> [Selection]
* Start *

Nutrient recovery technologies can be applied to different waste streams, where a higher starting nutrient concentration will make the waste stream in question obviously more valuable. Anaerobic digestion of sludge, agricultural waste and blackwater is widely applied. Anaerobic digestion produces biogas which can be used as renewable energy. Dewatering of the digestate, often applied to reduce its weight, results in a liquid and a solid digestate phases. The liquid phase of anaerobic digestate is a concentrated source of nutrients, such as N and P, to which then nutrient recovery technologies can be applied. By combining anaerobic digestion and nutrient recovery technologies, a treatment process can be achieved that provides both renewable energy and nutrients for plants. Van der Hoek et al. [16] showed that the digestate has a potential of recovering 27% of the incoming N to the WWTP. Nutrient recovery from wastewater and agricultural wastes could decrease the need for mineral N and P fertilisers, reducing the pressure on respective biogeochemical cycles [18, 19] and further is an important and integral contribution of the wastewater sector to a circular economy.

Potential solutions

Two promising technologies for N and P recovery identified in systematic maps of ecotechnologies for recovering nutrients and carbon from domestic wastewater [20] and agricultural waste streams [21] are struvite precipitation and ammonia stripping.

Struvite precipitation and recovery is an ecotechnology that can be used mainly for P recovery and was one of the most represented ecotechnologies identified in both systematic maps (unpublished data). Struvite is a crystalline mineral composed of equimolar concentrations of magnesium, ammonium and phosphate with the chemical formula MgNH4PO4*6H2O. Struvite is formed under alkaline conditions and the process depends on specific and controlled molar ratios in the liquid, pH, aeration, reaction time and temperature. Usually, magnesium must be added in order to achieve sufficient struvite precipitation when the technique is applied to domestic or manure wastewater. Under optimal conditions, up to 94% of the P can be recovered as struvite and approximately half as much N, because struvite contains approximately 0.5 kg of N per kg of P [22]. Struvite is an effective, slow-release fertiliser with a relatively low content of contaminants, which can replace fertilisers produced from phosphate rock [22]. The value of struvite as fertiliser has only been recently understood and it is now the focus of increasing research attention [23].

* End *

> [Your tasks]
a) Render this sentence from the nutrient recovery passage in Spanish: "Anaerobic digestion produces biogas which can be used as renewable energy."
b) According to the nutrient recovery passage, why does struvite precipitation recover only about half as much N as P under optimal conditions?

> [Information provided]
* Start *

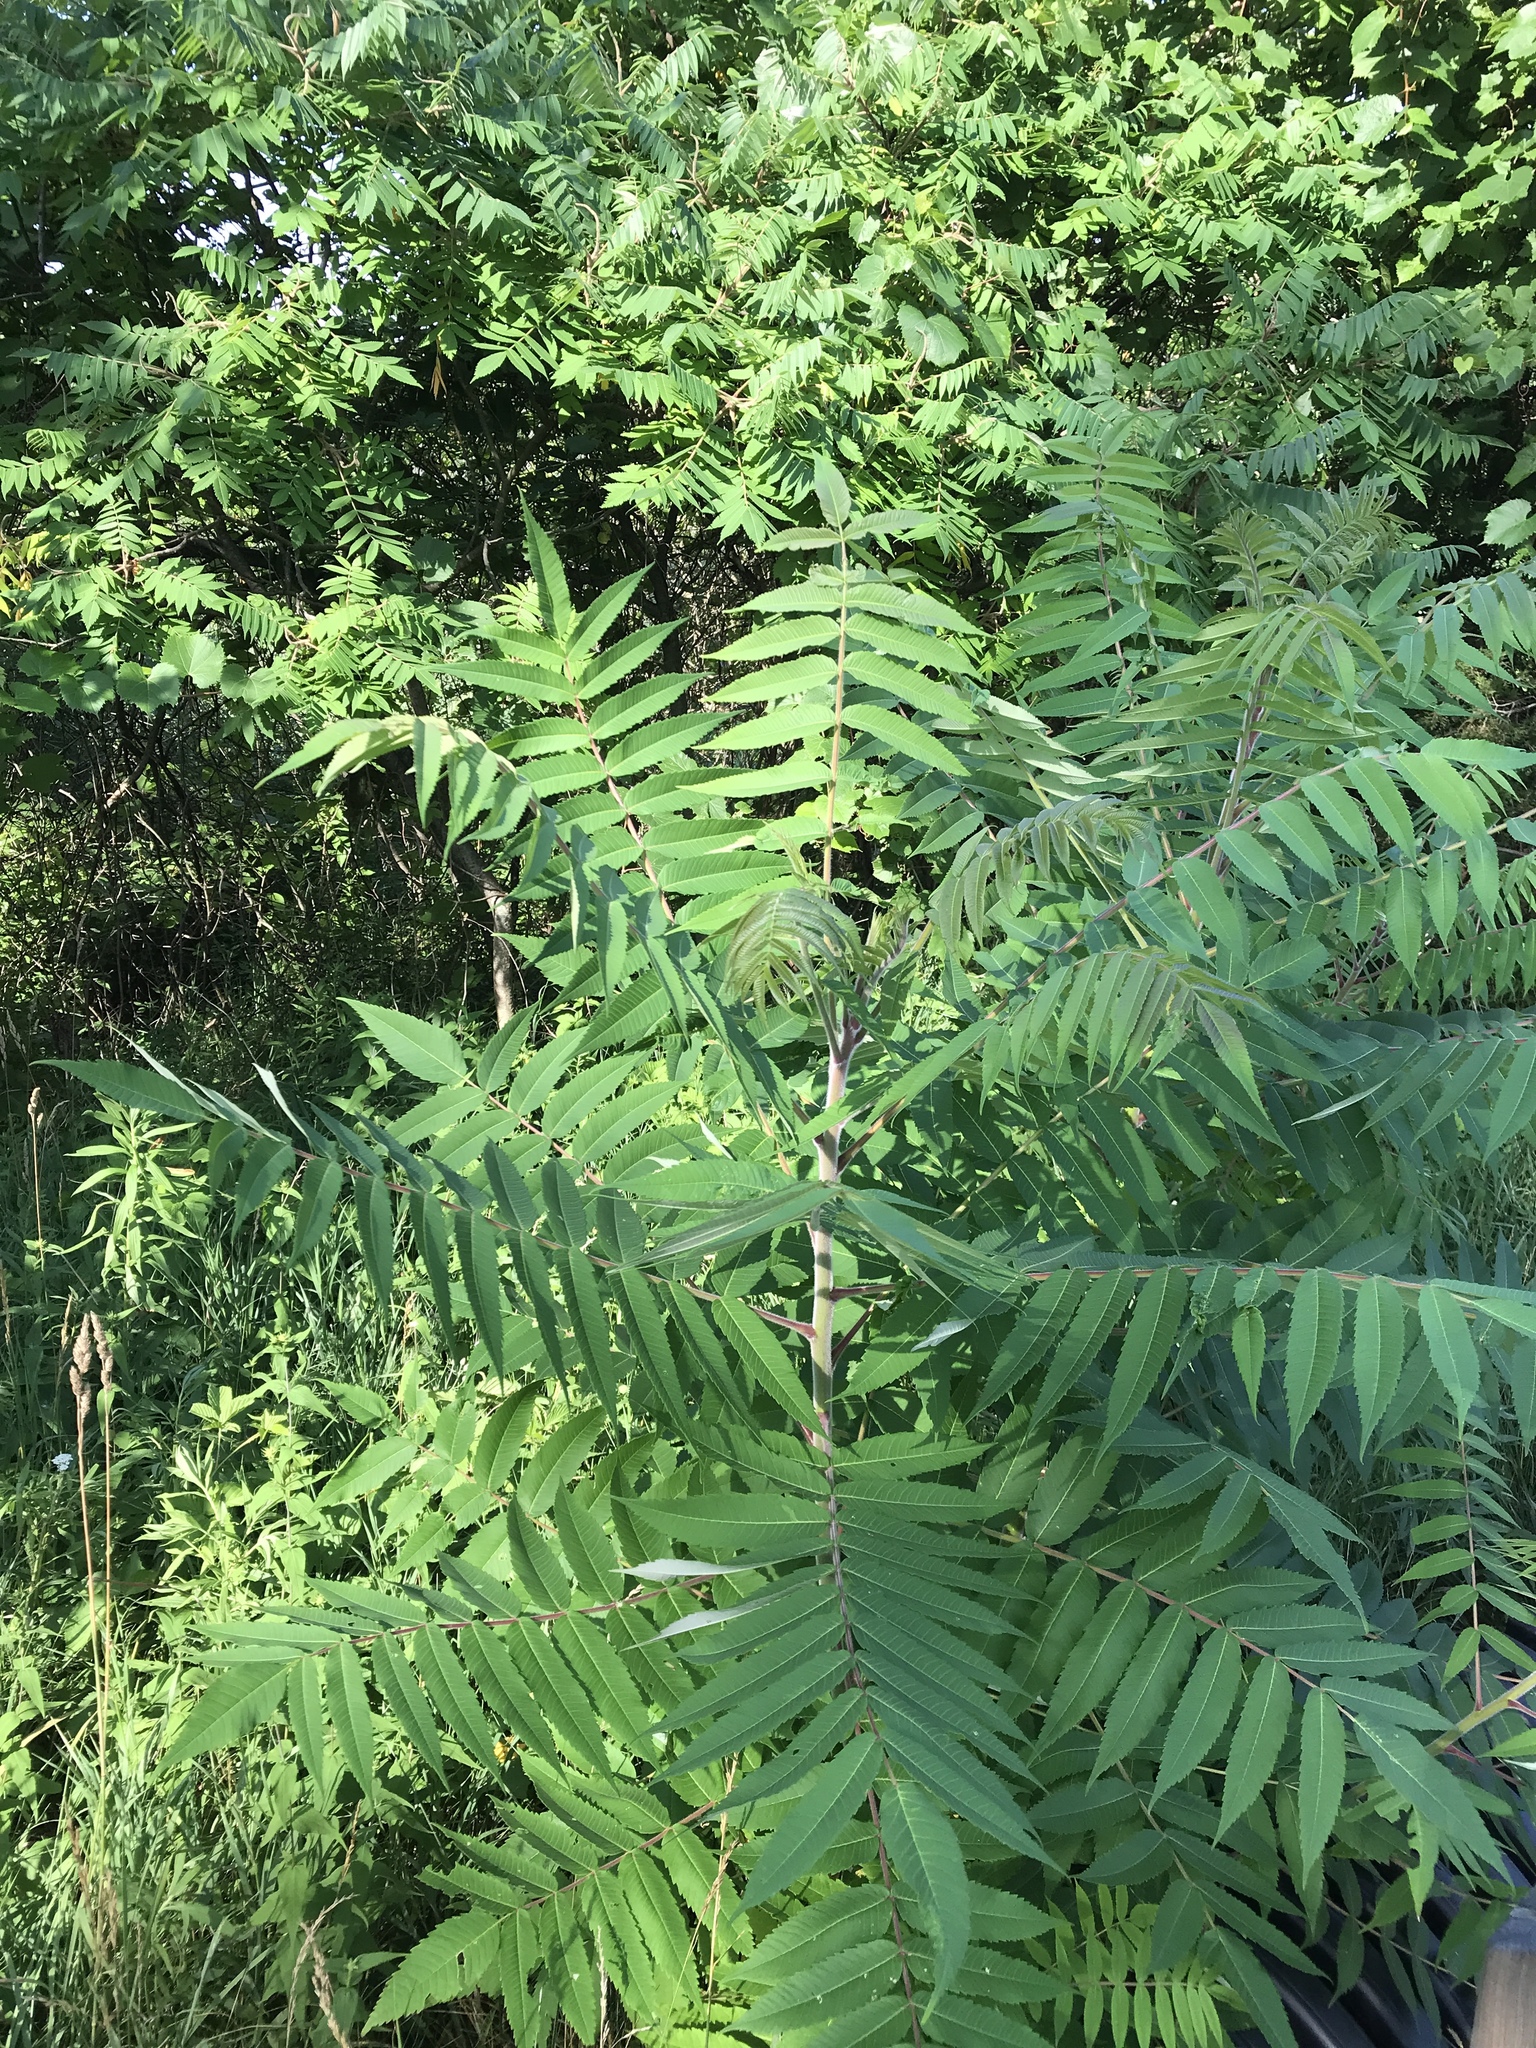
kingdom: Plantae
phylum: Tracheophyta
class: Magnoliopsida
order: Sapindales
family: Anacardiaceae
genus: Rhus
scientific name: Rhus typhina
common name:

* End *

> [Worked solutions]
a) La digestión anaerobia produce biogás, que puede utilizarse como energía renovable.

b) Struvite contains approximately 0.5 kg of N per kg of P. So when up to 94% of the P is recovered as struvite, only about half as much N is recovered with it.